Amanda’s daughter, Laura, is the founding core member of the L’Arche Manchester community. In this piece, Amanda reflects on the challenges of caring for a child with a learning disability and how L’Arche has transformed hers, and Laura’s life.

Everyone who meets Laura falls in love with her. You can’t help it. She’s loving, caring, temperamental, moody, hilarious and she’s just a beautiful person all round. She’s got flaws - we all have - but we have a way of voicing our concerns, our worries and our fears. Laura doesn’t.

Laura moving to L’Arche came at just the right time because our relationship was falling apart at the seams. I wasn’t coping. My health was deteriorating physically and mentally. We just weren’t getting on at all. The plan was always that Laura would go into supported living when she left college, but it got to the point where we needed to find somewhere sooner.

Laura was attending a special college. She had a love/hate relationship with it, so trying to get her there in the morning was tough. She was an adult, adult sized, so if she didn’t want to get dressed, she wasn’t getting dressed. You couldn’t force her to get dressed. It was things like that. Getting her dressed, eating breakfast, getting her to get up off a chair, out of the door and onto the bus. It was impossible. I physically couldn’t do it. So then I couldn’t go to work and I would have to find a child minder at two minutes’ notice. The pressure of that was immense. 

Laura’s social worker told me about L’Arche. I had never heard of it. When I found out that the assistants lived there and that it was a community, that’s what sold it to me.

Laura absolutely loved L’Arche from the beginning. She went for her first sleepover and that was it, she didn’t come home again. They weren’t even ready for her. She wasn’t supposed to have gone like that, but she decided that she wasn’t coming home. It killed me because I wasn’t expecting it. I knew it was coming, but I didn’t expect it to be that quick. When Laura first left I fell to pieces, purely because the role I had for twenty two years had been pulled from under my feet. I was completely lost, it was a horrible feeling. 

I had been so used to doing everything on my own. Getting her into college and school, and fighting for transport to get her there, it was all me. So once she was in L’Arche and that was handed over it felt like a weight had been lifted. It was time for me to enjoy my life. Before I could only work part-time on a zero hours’ contract. Now I can work full-time on a full-time contract. I can go on holiday when I want to - not that I have many - but the option is there. I can go out in the evenings instead of being a prisoner. Knowing that I can do something if I want to, it’s a feeling of release.

Laura’s always been funny, but she’s become even funnier since coming to L’Arche. She’s grown in confidence in her abilities. I’m really glad of that. That’s exactly the reason why I didn’t want her to stay at home with me for the rest of her life.

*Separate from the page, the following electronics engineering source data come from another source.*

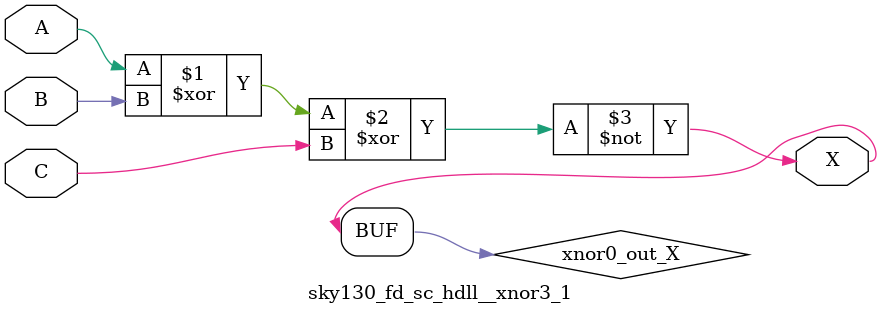
<source format=v>
/*
 * Copyright 2020 The SkyWater PDK Authors
 *
 * Licensed under the Apache License, Version 2.0 (the "License");
 * you may not use this file except in compliance with the License.
 * You may obtain a copy of the License at
 *
 *     https://www.apache.org/licenses/LICENSE-2.0
 *
 * Unless required by applicable law or agreed to in writing, software
 * distributed under the License is distributed on an "AS IS" BASIS,
 * WITHOUT WARRANTIES OR CONDITIONS OF ANY KIND, either express or implied.
 * See the License for the specific language governing permissions and
 * limitations under the License.
 *
 * SPDX-License-Identifier: Apache-2.0
*/


`ifndef SKY130_FD_SC_HDLL__XNOR3_1_FUNCTIONAL_V
`define SKY130_FD_SC_HDLL__XNOR3_1_FUNCTIONAL_V

/**
 * xnor3: 3-input exclusive NOR.
 *
 * Verilog simulation functional model.
 */

`timescale 1ns / 1ps
`default_nettype none

`celldefine
module sky130_fd_sc_hdll__xnor3_1 (
    X,
    A,
    B,
    C
);

    // Module ports
    output X;
    input  A;
    input  B;
    input  C;

    // Local signals
    wire xnor0_out_X;

    //   Name   Output       Other arguments
    xnor xnor0 (xnor0_out_X, A, B, C        );
    buf  buf0  (X          , xnor0_out_X    );

endmodule
`endcelldefine

`default_nettype wire
`endif  // SKY130_FD_SC_HDLL__XNOR3_1_FUNCTIONAL_V

</source>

I always said she needed to move on and live without me supporting her full-time.

At L’Arche you have that continuity of care, which people with learning disabilities need. Because everybody lives together you get to know everyone’s foibles and quirks, and you love each other even more. I don’t see L’Arche as a service provider; I see it now as my extended family. That’s what I tell everyone. I’ve adopted this big family. It’s great because I’ve only got a little family. All of a sudden there are all these lovely people who love Laura. Its great – the best thing we ever did.

I really think that people with learning disabilities should be offered the opportunity to live in communities like L’Arche. It doesn’t just help people with learning disabilities. It helps non-disabled people as well. You become more rounded as a person and much less judgemental.

I would love for Laura to stay where she is and to blossom, and grow, even more. Who knows, maybe one day she might live in an annex next door and when she needs somebody she can knock - you wouldn’t get any sleep, would you! She’s surprised me so far with what she can do, so who’s to say that couldn’t happen. Either way, I’m happy.